◆ Assignment ◆
Starting at the beginning of the records and ending with the line that contains "### Version 1.1.1", write those lines out again with "faulty" swapped for "broken" and nothing else changed. Omit the pictures.

---+---

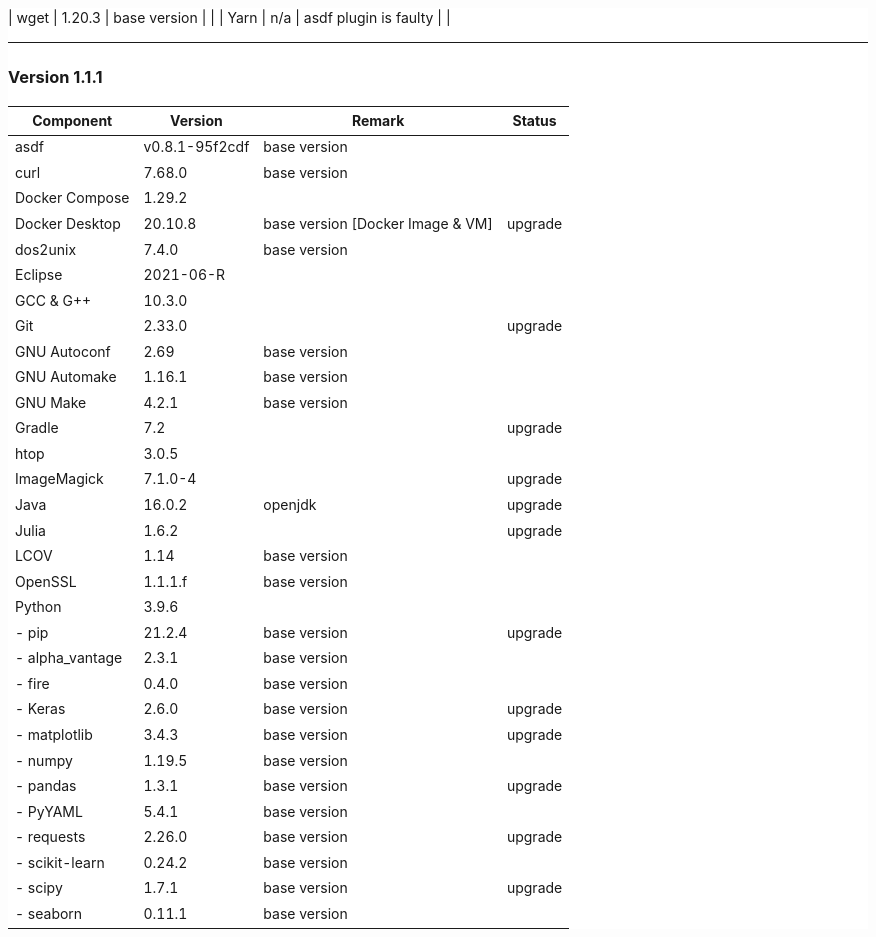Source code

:| wget                  | 1.20.3             | base version                     |   | 
| Yarn                  | n/a                | asdf plugin is faulty            |   | 

----

### Version 1.1.1

| Component             | Version            | Remark                           | Status |
|---                    |---                 |---                               |---     |
| asdf                  | v0.8.1-95f2cdf     | base version                     |   | 
| curl                  | 7.68.0             | base version                     |   | 
| Docker Compose        | 1.29.2             |                                  |   | 
| Docker Desktop        | 20.10.8            | base version [Docker Image & VM] | upgrade | 
| dos2unix              | 7.4.0              | base version                     |   | 
| Eclipse               | 2021-06-R          |                                  |   | 
| GCC & G++             | 10.3.0             |                                  |   |
| Git                   | 2.33.0             |                                  | upgrade | 
| GNU Autoconf          | 2.69               | base version                     |   | 
| GNU Automake          | 1.16.1             | base version                     |   | 
| GNU Make              | 4.2.1              | base version                     |   | 
| Gradle                | 7.2                |                                  | upgrade | 
| htop                  | 3.0.5              |                                  |   | 
| ImageMagick           | 7.1.0-4            |                                  | upgrade |
| Java                  | 16.0.2             | openjdk                          | upgrade |
| Julia                 | 1.6.2              |                                  | upgrade |
| LCOV                  | 1.14               | base version                     |   |
| OpenSSL               | 1.1.1.f            | base version                     |   |
| Python                | 3.9.6              |                                  |   |
| - pip                 | 21.2.4             | base version                     | upgrade |
| - alpha_vantage       | 2.3.1              | base version                     |   |
| - fire                | 0.4.0              | base version                     |   |
| - Keras               | 2.6.0              | base version                     | upgrade |
| - matplotlib          | 3.4.3              | base version                     | upgrade |
| - numpy               | 1.19.5             | base version                     |   |
| - pandas              | 1.3.1              | base version                     | upgrade |
| - PyYAML              | 5.4.1              | base version                     |   |
| - requests            | 2.26.0             | base version                     | upgrade |
| - scikit-learn        | 0.24.2             | base version                     |   |
| - scipy               | 1.7.1              | base version                     | upgrade |
| - seaborn             | 0.11.1             | base version                     |   |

---+---

◆ Final answer ◆
Source code

:| wget                  | 1.20.3             | base version                     |   | 
| Yarn                  | n/a                | asdf plugin is broken            |   | 

----

### Version 1.1.1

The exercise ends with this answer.